Under pressure to prevent a catastrophic breakup of their single currency, euro zone leaders agreed on Friday to let their rescue fund inject aid directly into stricken banks from next year and intervene on bond markets to support troubled member states.
They also pledged to create a single banking supervisor for euro zone banks based around the European Central Bank in a landmark first step towards a European banking union that could help shore up struggling member Spain.
"It is a first step to break the vicious circle between banks and sovereigns," European Council President Herman Van Rompuy told a final news conference after talks which stretched right through the night.
The deal was widely seen as a political victory for embattled Italian Prime Minister Mario Monti and his Spanish counterpart, Mariano Rajoy, over German Chancellor Angela Merkel, who had brushed aside any need for such emergency measures earlier this week.

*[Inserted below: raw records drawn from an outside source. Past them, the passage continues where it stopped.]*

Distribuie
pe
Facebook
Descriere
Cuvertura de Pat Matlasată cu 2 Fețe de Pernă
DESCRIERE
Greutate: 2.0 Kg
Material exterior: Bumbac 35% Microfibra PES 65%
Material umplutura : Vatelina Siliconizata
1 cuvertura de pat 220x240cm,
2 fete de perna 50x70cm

ECB President Mario Draghi endorsed the "tangible results", which sent the euro nearly 2 percent higher and sharply cut Spanish and Italian bond yields. European shares rose, led by banking stocks buoyed by the prospect of moves to backstop the financial system.
"I am actually quite pleased with the outcome of the European Council. It showed the long-term commitment to the euro by all member states of the euro area," Draghi told reporters.

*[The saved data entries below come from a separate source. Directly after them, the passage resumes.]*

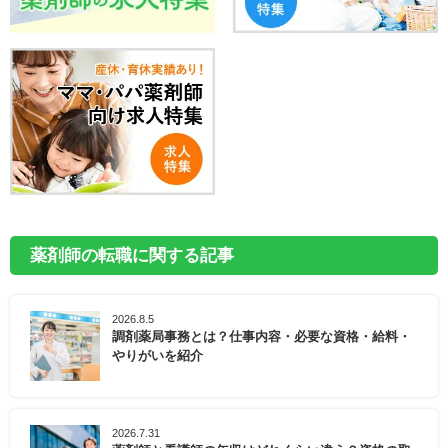
薬剤師の転職に関する記事
2026.8.5
調剤薬局事務とは？仕事内容・必要な資格・給料・
やりがいを紹介
2026.7.31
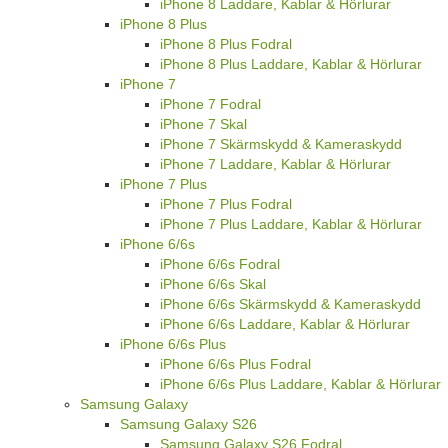
iPhone 8 Laddare, Kablar & Hörlurar
iPhone 8 Plus
iPhone 8 Plus Fodral
iPhone 8 Plus Laddare, Kablar & Hörlurar
iPhone 7
iPhone 7 Fodral
iPhone 7 Skal
iPhone 7 Skärmskydd & Kameraskydd
iPhone 7 Laddare, Kablar & Hörlurar
iPhone 7 Plus
iPhone 7 Plus Fodral
iPhone 7 Plus Laddare, Kablar & Hörlurar
iPhone 6/6s
iPhone 6/6s Fodral
iPhone 6/6s Skal
iPhone 6/6s Skärmskydd & Kameraskydd
iPhone 6/6s Laddare, Kablar & Hörlurar
iPhone 6/6s Plus
iPhone 6/6s Plus Fodral
iPhone 6/6s Plus Laddare, Kablar & Hörlurar
Samsung Galaxy
Samsung Galaxy S26
Samsung Galaxy S26 Fodral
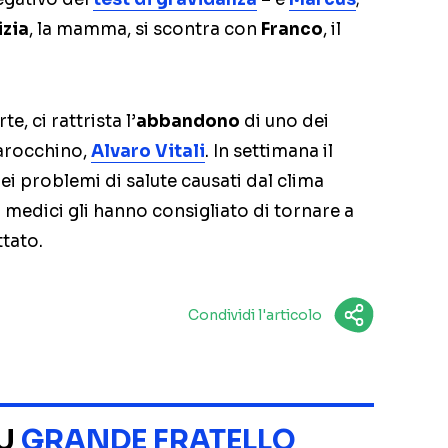
izia
, la mamma, si scontra con
Franco
, il
, ci rattrista l’
abbandono
di uno dei
marocchino,
Alvaro Vitali
. In settimana il
i problemi di salute causati dal clima
i medici gli hanno consigliato di tornare a
ttato.
Condividi l'articolo
SU
GRANDE FRATELLO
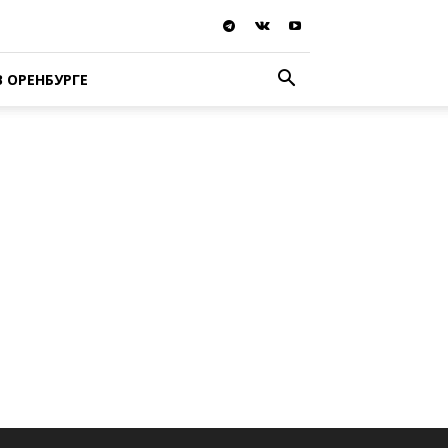
В ОРЕНБУРГЕ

Market participants welcomed the outcome as a substantial step to restore confidence in the 17-nation euro zone, which was saluted by a more durable rally than previous summit outcomes.
"It's inching closer to a banking union, and the closer we get to a banking union would put (the EU) well on the road to a fiscal union," said Art Hogan, managing director of Lazard Capital Markets in New York.
Most economists polled by Reuters expect the ECB to cut borrowing costs at its July 5 meeting, which takes place against a darkening economic backdrop. But internal resistance to the central bank reviving its bond-buying program remains high.
After 14 hours of tense talks that ended at 4:30 a.m. (0230 GMT), the 17 leaders agreed on a series of short-term steps to shore up their monetary union and bring down the borrowing costs of Spain and Italy, seen as too big to bail out.
To that end the euro zone's temporary EFSF and permanent ESM rescue funds will be used "in a flexible and efficient manner in order to stabilize markets" to support countries that comply with EU budget policy recommendations, a joint statement said.
It gave few specifics, but euro zone officials said the funds could buy bonds on both the primary and secondary markets on the basis of a memorandum of understanding signed with the requesting state and up to a funding limit to be agreed.
Both Italy and Spain said they did not intend to call on that mechanism to stabilize markets for now, hoping the Brussels agreement will serve as a sufficient deterrent.
Washington said it was encouraged by the progress but White House press secretary Jay Carney told reporters travelling with President Barack Obama that "a lot of details" still needed to be worked out, and the euro zone was likely to need to take further steps in the future.
The International Monetary Fund said the summit had taken "the right steps toward completing monetary union" while ratings agency Fitch said the deal eased near-term pressure on euro zone sovereign ratings.